Il faut enfin saluer le montage de Mary Stephen qui donne du rythme à cette brillante composition.

 

Un mot sur les interprètes

 

 

Yu Feihong dans le rôle de Liang Gumu

 

 

Le choix des acteurs était difficile, vu en particulier les souvenirs que l’on a des autres adaptations à l’écran des récits de Zhang Ailing, voire de l’évocation de Hong Kong par Wong Kar-wai ou autres. Dans ces conditions, les acteurs et actrices d’Ann Hui s’en sortent avec les honneurs, et en particulier Faye Yu (俞飞鸿 ) dans le rôle-clé de la tante de Weilong, Liang « Gumu » (梁姑妈). Eddie Peng (彭于晏) dans le rôle du play-boy George Qiao avait à soutenir des précédents difficiles, entre autres celui du Zhu Hongcai de Ge You (葛优) dans « Eighteen Springs » (《半生缘》) ; mais son interprétation colle parfaitement avec le personnage.

 

 

Ma Sichun dans le rôle de Weilong

 

 

Le plus faible dans le film est celui de Ge Weilong, interprété par une jeune Ma Sichun (马思纯 ) qui paraît tétanisée par le rôle, et d’autant plus éteinte que sa tante est effervescente. On frôle par moments l’inertie irrémédiable, heureusement rattrapée par les autres acteurs ainsi que le jeu de la caméra, et habilement camouflée par le montage.

 

 

Eddie Peng dans le rôle de George Qiao

 

 

Il faut dire qu’elle avait fort à faire pour soutenir la comparaison avec Cora Miao (缪骞人) dans « Love in a Fallen City » (《倾城之恋》) et Anita Mui (梅艳芳) dans « Eighteen Springs » (《半生缘》).

 

 

Lu Zhaolin, l’étudiant appâté

 

 

Les rôles secondaires sont parfaits, en particulier la délicieuse composition toute en demi-teinte de Fan Wei (范伟) dans le rôle de Situ Xie, esthète décadent et attentionné d’une touchante délicatesse.

 

 

Fan Wei dans le rôle de Situ Xie

 

 

Principaux interprètes

 

Ma Sichun 马思纯              Ge Weilong 葛薇龙

Faye Yu 俞飞鸿                 Liang « Gumu »  梁太太(姑妈)

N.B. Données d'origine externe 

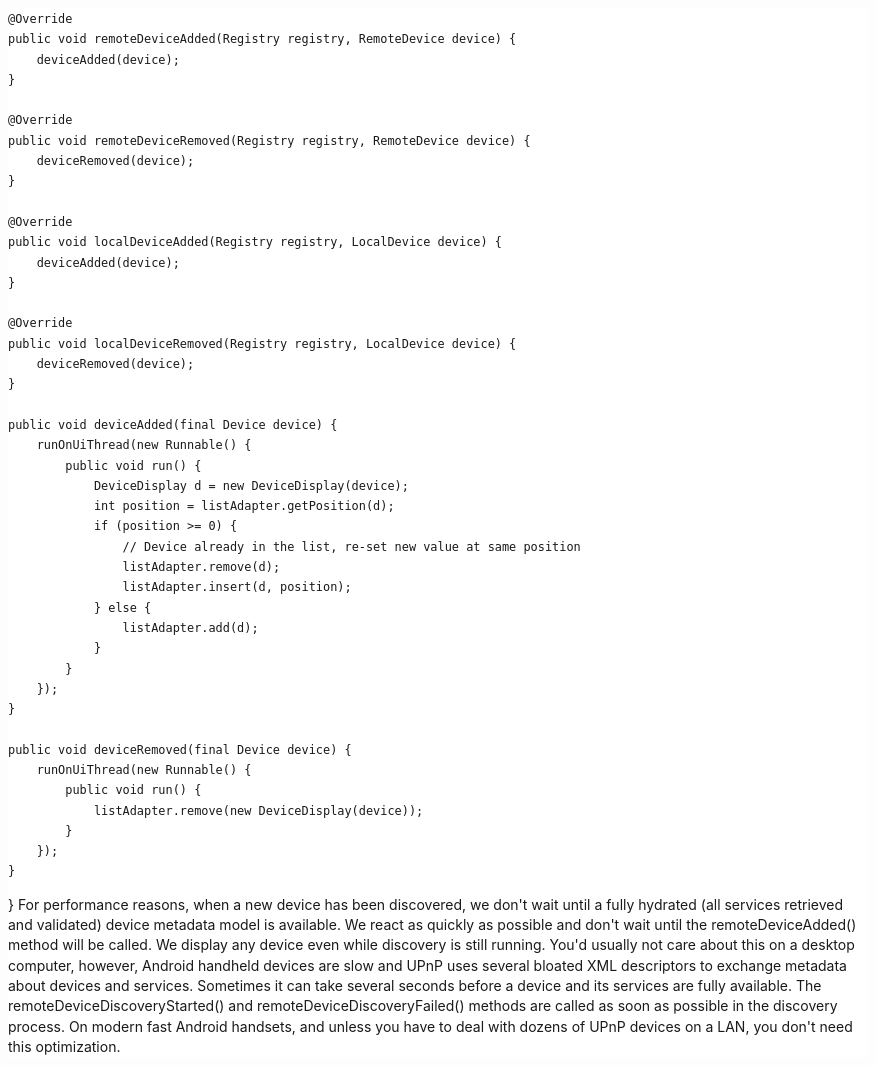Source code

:     @Override
    public void remoteDeviceAdded(Registry registry, RemoteDevice device) {
        deviceAdded(device);
    }

    @Override
    public void remoteDeviceRemoved(Registry registry, RemoteDevice device) {
        deviceRemoved(device);
    }

    @Override
    public void localDeviceAdded(Registry registry, LocalDevice device) {
        deviceAdded(device);
    }

    @Override
    public void localDeviceRemoved(Registry registry, LocalDevice device) {
        deviceRemoved(device);
    }

    public void deviceAdded(final Device device) {
        runOnUiThread(new Runnable() {
            public void run() {
                DeviceDisplay d = new DeviceDisplay(device);
                int position = listAdapter.getPosition(d);
                if (position >= 0) {
                    // Device already in the list, re-set new value at same position
                    listAdapter.remove(d);
                    listAdapter.insert(d, position);
                } else {
                    listAdapter.add(d);
                }
            }
        });
    }

    public void deviceRemoved(final Device device) {
        runOnUiThread(new Runnable() {
            public void run() {
                listAdapter.remove(new DeviceDisplay(device));
            }
        });
    }
}
For performance reasons, when a new device has been discovered, we don't wait until a fully hydrated (all services retrieved and validated) device metadata model is available. We react as quickly as possible and don't wait until the remoteDeviceAdded() method will be called. We display any device even while discovery is still running. You'd usually not care about this on a desktop computer, however, Android handheld devices are slow and UPnP uses several bloated XML descriptors to exchange metadata about devices and services. Sometimes it can take several seconds before a device and its services are fully available. The remoteDeviceDiscoveryStarted() and remoteDeviceDiscoveryFailed() methods are called as soon as possible in the discovery process. On modern fast Android handsets, and unless you have to deal with dozens of UPnP devices on a LAN, you don't need this optimization.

Eddie Peng 彭于晏             Qiao Qiqiao 乔琪乔 (George Qiao)

Fan Wei 范伟                    Situ Xie 司徒协

Isabella Leung 梁洛施         Ji Jie 吉婕

Paul Chun/ Qin Pei 秦沛      Sir Qiao Cheng 乔诚爵士

Janine Chang 张钧甯           Ni'er 睨儿

Zhang Jianing 张佳宁          Di Di 睇睇 [6]   

Yin Fang 尹昉                    Lu Zhaolin 卢兆麟 (l’étudiant en médecine camarade de Ge Weilong)

 

Réflexion a posteriori

 

« Love After Love » apparaît également du point de vue historique comme le troisième volet de la trilogie commencée en 1984 avec « Love in a Fallen City » (《倾城之恋》) et poursuivie en 1997 avec « Eighteen Springs » (《半生缘》).

 

En 1984, le premier film avait été réalisé au moment de la Déclaration conjointe par laquelle la Grande Bretagne et la Chine annonçaient leur accord sur les conditions de la rétrocession du territoire à la Chine, en 1997. C’était donc dans un contexte d’angoisse quant à l’avenir, angoisse renouvelée en 1997.

 

Tourné juste avant les manifestations de 2020 à Hong Kong, « Love After Love » semble conclure une histoire qui s’est refermée sur son passé. Il reste à voir ce que sera le cinéma d’Ann Hui dans le contexte d’une ville qui a perdu son identité et où, une fois les inquiétudes et incertitudes levées, le pire est devenu réalité.

 

Quoi qu’il en soit, « Love After Love » restera l’un des grand films de la réalisatrice, avec les deux autres de la trilogie que l’on pourra appeler « trilogie de Zhang Ailing » (张爱玲三部曲).


 

 


[2] D’où peut-être le choix de ce titre international qui ne semble avoir d’autre logique que de faire un lien entre les deux films autour de l’idée de « love ».

[3] Voir ses réfutations : « Je ne suis pas comme Zhang Ailing »

[4] L’une de ces exceptions étant la séquence où l’on voit Eddie Peng émerger de la mer, près de rochers sombres : cette séquence a été tournée sur la célèbre plage dite « des sables noirs » ou Hac sa hoi tan (黑沙海滩), à Macao. Sables qui n’ont guère plus de noirs que le nom car la municipalité a déversé du sable normal sur la plage pour lutter contre l’érosion. Restent les rochers, que l’on voit dans le film.

[5] L’île a été, avec celle de Shanghai, la première concession internationale en Chine, établie en 1903 pour protéger l’île des visées japonaises, d’où la richesse de l’architecture coloniale. Gǔlàng yǔ 鼓浪屿 signifie « l’îlot où les vagues font un bruit de percussions ».

[6] Nom qui évoque, en cantonais, le terme de hao di 好睇, c’est-à-dire adorable, jolie comme un cœur. Parfaitement adapté à cette jeune « soubrette » digne d’un rôle d’opéra.